● BLOCO DE TEXTO
Sendo assim, tem-se que indivíduo e indivíduo contraposto  percorrem em 0,8 segundo a linha intangível do contato visual, firmando no subconsciente um catálogo de impressões cuja parcela mínima será, com sorte, alcançada pelo consciente, em estado defasado e apenas certo tempo depois. 
Nesta linha, enviamos e recebemos mensagens, firmando uma real conversação, em que o mundo exterior torna-se irrelevante, junto das pessoas ao redor, que passam a ser meros figurantes na cena em que já viramos protagonistas. O segredo e, via de regra, o perigo envolvidos na comunicação a tornam ainda mais valiosa, as partes presentes sabem que estão falando aos auspícios dos demais, sem que ninguém note o que ali está acontecendo. O disfarce é a chave final do ato e, felizes, as partes recompõem a expressão para acoitar o brilho que já transcende as próprias dimensões. 
Superada a fase prévia compreendida no intervalo de tempo em que se consuma o contato visual, teríamos um segundo quadro, também breve, porém dotado de uma riqueza perceptível com maior facilidade por nosso consciente. 
Trata-se do primeiro momento em que somos tomados pela desconfiança de que há uma comunicação diferenciada estabelecida com o indivíduo contraposto, não se tratando tão somente de impulsos enviados pelo que, a priori, entendemos ser atribuível à nossa loucura.
Como já se é possível sugerir a esta altura, cuida esta fase do primeiro acidente de atrito. Este poderá ser provocado pelo acaso ou por uma das partes. Uma ponderação cabível é que nesta fase não se admite que o acidente de atrito seja por concordância de ambas as partes, do contrário, tratar-se-ia do terceiro quadro de estudo, ao qual, nem sequer pretendo chegar, pois já me estendo para além da conta nestas linhas que certamente já não são acompanhadas por mais nenhum leitor, bem sei que vocês têm mais o que fazer do que embebedar-se da estupidez dos meus textos.
Pois bem. Voltemos. Acidente de atrito que, tal como indicado pelo nome, reveste-se de acidentalidade, habitando o mundo do caos aleatório.

Entradas do conjunto de dados

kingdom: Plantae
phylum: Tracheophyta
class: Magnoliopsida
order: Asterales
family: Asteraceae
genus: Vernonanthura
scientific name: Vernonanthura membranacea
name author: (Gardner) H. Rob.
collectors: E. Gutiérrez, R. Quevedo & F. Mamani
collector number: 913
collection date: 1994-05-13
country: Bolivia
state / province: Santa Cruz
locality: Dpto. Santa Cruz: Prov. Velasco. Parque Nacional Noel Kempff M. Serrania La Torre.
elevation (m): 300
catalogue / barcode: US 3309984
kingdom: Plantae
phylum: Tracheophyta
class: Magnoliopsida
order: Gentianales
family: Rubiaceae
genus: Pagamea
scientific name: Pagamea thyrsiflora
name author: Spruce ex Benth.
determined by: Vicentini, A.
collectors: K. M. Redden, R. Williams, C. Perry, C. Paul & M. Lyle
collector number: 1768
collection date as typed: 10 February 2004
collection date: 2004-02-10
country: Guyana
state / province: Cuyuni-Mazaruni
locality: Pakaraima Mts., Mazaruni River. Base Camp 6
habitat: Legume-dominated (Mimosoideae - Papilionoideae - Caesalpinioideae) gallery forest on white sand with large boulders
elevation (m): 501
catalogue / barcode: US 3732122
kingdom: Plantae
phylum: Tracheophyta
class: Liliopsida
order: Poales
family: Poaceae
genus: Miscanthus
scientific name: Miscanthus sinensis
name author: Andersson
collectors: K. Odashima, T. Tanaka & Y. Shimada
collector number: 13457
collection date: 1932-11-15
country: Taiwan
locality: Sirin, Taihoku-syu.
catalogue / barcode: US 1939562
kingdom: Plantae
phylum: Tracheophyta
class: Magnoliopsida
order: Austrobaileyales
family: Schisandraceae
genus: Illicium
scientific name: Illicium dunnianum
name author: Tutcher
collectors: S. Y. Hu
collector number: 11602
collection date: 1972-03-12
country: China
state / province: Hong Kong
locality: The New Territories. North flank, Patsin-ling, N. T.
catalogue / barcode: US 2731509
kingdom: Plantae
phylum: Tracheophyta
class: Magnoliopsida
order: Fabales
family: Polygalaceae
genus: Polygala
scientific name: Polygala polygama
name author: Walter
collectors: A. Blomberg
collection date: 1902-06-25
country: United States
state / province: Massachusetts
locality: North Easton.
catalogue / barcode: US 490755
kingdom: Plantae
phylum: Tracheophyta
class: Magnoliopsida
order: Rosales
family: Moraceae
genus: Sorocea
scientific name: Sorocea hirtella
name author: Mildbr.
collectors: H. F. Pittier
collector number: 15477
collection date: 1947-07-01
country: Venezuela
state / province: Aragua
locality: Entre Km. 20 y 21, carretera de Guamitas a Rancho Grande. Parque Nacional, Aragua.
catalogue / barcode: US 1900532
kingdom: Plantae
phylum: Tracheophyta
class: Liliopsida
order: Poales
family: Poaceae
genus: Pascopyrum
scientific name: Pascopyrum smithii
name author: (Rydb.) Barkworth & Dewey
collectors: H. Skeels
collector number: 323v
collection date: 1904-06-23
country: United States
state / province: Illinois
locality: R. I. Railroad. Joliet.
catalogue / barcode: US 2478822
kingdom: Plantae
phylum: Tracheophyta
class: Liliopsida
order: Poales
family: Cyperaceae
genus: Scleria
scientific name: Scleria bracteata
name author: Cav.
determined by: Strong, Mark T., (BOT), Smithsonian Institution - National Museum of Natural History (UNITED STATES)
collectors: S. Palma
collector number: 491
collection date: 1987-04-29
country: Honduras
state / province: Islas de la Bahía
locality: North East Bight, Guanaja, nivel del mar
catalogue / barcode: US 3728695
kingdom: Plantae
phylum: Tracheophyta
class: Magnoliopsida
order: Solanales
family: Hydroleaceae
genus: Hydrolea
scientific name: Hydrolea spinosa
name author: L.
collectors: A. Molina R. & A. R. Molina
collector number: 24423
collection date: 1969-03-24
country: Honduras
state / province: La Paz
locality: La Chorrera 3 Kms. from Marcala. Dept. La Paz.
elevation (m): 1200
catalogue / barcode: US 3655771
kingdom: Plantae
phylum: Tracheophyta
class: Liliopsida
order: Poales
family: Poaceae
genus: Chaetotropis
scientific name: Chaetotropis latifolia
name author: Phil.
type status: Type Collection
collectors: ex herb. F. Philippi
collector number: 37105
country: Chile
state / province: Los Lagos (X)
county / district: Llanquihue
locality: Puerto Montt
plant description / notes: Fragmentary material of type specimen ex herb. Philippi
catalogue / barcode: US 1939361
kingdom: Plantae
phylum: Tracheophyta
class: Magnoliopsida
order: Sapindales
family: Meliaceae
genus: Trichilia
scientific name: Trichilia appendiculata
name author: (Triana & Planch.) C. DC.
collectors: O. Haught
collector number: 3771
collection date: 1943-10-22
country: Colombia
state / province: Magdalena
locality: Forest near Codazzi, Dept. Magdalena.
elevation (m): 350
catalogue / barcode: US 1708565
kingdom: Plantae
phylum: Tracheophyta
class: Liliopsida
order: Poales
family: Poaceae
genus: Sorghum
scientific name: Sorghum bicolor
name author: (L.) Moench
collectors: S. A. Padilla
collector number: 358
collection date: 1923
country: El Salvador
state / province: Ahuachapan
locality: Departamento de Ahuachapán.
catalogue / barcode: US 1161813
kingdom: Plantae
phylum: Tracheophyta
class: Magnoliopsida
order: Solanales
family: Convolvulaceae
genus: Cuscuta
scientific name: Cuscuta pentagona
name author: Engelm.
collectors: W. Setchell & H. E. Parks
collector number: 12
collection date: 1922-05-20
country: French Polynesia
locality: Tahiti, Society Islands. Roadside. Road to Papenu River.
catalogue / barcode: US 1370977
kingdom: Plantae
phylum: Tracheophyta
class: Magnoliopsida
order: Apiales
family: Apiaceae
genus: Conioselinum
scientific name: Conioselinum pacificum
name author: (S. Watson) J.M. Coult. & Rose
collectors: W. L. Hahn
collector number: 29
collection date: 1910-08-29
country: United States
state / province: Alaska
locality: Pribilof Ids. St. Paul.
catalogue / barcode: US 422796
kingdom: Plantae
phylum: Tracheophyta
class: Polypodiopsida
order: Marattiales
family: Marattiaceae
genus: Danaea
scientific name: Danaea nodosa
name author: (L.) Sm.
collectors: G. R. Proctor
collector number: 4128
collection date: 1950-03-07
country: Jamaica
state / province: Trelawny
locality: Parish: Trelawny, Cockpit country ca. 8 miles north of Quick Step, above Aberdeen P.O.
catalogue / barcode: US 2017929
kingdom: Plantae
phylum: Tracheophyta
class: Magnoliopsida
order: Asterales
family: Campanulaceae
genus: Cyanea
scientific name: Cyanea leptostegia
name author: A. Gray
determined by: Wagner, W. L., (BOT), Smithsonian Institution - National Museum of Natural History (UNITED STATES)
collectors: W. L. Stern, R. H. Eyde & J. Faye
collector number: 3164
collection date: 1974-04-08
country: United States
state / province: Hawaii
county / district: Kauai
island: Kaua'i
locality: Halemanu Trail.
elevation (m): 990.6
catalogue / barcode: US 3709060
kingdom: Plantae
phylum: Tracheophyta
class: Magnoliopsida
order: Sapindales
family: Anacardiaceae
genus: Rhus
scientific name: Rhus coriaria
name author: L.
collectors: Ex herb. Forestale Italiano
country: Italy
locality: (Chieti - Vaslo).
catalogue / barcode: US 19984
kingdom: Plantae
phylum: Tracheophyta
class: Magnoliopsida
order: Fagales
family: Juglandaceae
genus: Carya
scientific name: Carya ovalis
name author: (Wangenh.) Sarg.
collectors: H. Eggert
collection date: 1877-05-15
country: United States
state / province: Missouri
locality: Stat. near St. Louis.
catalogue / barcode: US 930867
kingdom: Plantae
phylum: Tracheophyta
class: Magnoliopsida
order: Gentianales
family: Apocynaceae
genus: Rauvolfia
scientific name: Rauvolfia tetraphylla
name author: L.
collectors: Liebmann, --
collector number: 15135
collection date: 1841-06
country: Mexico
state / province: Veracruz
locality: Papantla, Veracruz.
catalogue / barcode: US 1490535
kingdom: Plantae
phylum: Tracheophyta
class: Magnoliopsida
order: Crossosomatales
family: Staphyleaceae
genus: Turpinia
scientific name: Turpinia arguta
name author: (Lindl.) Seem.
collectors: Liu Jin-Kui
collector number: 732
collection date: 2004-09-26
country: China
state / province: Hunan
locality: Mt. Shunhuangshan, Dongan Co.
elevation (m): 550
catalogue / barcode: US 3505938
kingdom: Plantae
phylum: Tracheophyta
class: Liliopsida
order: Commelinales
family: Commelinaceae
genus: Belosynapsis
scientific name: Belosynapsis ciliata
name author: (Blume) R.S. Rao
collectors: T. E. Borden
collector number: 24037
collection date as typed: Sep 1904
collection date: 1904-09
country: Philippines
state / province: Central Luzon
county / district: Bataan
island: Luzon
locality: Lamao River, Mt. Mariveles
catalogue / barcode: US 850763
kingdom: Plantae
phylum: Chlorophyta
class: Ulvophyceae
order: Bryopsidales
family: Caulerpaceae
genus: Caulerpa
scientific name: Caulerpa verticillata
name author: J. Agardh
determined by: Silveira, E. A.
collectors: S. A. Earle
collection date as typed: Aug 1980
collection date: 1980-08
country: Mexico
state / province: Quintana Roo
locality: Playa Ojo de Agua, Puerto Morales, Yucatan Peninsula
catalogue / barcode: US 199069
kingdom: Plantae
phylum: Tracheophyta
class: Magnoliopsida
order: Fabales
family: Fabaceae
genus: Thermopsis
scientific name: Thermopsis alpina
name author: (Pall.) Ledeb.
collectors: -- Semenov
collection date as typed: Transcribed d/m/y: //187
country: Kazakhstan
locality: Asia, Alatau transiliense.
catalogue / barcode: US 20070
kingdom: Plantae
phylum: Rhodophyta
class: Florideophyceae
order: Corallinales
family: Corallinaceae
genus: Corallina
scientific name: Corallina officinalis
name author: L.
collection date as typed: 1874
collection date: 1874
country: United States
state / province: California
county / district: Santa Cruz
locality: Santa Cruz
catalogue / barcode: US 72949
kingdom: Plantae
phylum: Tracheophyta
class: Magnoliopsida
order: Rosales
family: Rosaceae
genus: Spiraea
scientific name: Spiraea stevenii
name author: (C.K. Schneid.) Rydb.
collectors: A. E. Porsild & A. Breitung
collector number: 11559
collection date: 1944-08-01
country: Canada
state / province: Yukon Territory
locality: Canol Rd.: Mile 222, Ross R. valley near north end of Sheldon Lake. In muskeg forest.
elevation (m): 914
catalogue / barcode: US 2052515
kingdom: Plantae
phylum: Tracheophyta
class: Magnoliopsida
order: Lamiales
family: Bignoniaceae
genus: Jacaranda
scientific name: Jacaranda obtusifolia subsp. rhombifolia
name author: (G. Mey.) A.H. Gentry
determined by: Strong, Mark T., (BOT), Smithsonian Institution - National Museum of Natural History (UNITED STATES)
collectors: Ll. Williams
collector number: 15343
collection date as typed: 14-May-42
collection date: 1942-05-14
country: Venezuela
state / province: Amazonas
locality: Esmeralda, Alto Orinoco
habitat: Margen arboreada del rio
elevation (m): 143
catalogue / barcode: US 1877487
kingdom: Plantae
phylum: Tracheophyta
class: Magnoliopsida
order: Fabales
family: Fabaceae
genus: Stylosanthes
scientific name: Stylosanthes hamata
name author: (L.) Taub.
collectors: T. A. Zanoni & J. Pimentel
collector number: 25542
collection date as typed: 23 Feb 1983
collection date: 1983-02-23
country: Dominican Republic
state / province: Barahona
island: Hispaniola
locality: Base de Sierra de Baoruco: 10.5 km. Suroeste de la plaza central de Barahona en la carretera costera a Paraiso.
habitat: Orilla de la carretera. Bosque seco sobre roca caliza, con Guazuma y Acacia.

● TAREFAS PROPOSTAS
[1] Por favor, traduza para o inglês a frase "Este poderá ser provocado pelo acaso ou por uma das partes.", retirada do texto sobre o contato visual.
[2] Duplique sem qualquer alteração o trecho do texto sobre o contato visual que se abre com as palavras "Sendo assim, tem-se" e se fecha com "certo tempo depois.".

● RESPOSTAS
[1] This may be caused by chance or by one of the parties.

[2]
Sendo assim, tem-se que indivíduo e indivíduo contraposto  percorrem em 0,8 segundo a linha intangível do contato visual, firmando no subconsciente um catálogo de impressões cuja parcela mínima será, com sorte, alcançada pelo consciente, em estado defasado e apenas certo tempo depois.